• **What to produce**
Give only the number of text lines in the items below that contain the string "tịch".

• **Supplied material**
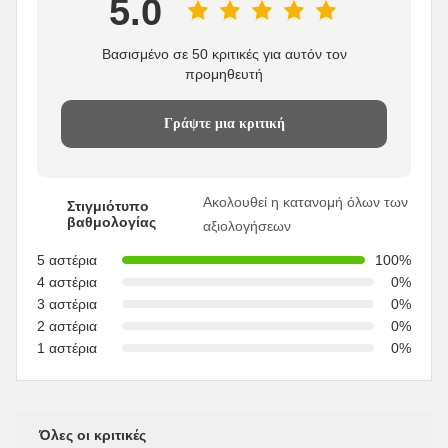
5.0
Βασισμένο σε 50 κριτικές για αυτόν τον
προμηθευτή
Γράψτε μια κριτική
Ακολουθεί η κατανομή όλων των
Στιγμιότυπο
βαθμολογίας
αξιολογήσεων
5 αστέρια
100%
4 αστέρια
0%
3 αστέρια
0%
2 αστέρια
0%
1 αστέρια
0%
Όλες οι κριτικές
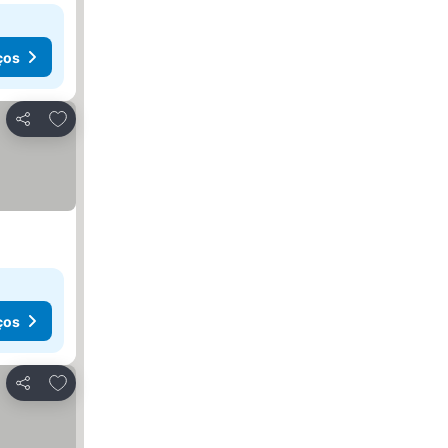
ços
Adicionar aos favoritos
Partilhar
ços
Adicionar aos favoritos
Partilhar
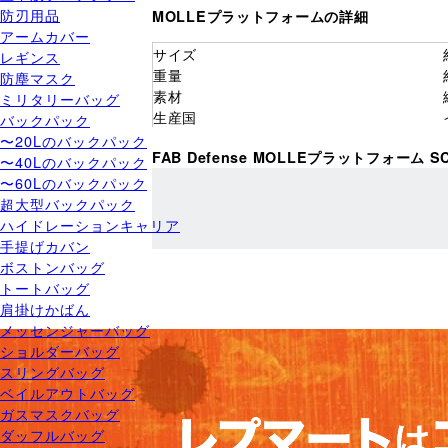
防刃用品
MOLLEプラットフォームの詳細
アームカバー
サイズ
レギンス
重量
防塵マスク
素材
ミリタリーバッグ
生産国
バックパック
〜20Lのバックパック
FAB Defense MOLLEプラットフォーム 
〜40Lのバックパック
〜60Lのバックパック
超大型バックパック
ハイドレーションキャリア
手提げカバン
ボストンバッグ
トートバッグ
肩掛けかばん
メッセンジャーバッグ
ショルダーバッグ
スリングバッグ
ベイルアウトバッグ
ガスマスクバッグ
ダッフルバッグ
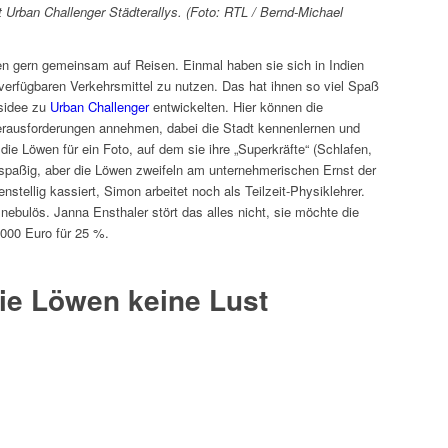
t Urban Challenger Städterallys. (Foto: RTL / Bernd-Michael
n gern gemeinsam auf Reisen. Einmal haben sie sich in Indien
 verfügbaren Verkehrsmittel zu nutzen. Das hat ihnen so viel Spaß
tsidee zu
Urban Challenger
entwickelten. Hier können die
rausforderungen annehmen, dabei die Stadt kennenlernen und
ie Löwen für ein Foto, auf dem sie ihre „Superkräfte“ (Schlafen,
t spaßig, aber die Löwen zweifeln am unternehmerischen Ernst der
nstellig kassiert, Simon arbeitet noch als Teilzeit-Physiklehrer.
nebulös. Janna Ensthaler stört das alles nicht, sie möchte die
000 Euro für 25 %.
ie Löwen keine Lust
---
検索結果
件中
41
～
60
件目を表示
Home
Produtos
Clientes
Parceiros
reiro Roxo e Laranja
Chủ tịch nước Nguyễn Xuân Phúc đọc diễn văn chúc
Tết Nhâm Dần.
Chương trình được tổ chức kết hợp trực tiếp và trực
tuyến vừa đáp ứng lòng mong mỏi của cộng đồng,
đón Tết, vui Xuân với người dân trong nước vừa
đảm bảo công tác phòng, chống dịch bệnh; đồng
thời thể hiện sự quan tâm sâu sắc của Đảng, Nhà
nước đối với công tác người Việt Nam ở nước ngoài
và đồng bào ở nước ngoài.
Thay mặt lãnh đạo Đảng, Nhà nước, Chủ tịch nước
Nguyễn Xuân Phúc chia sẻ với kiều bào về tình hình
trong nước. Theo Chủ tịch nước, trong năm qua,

• **Exercise answer**
3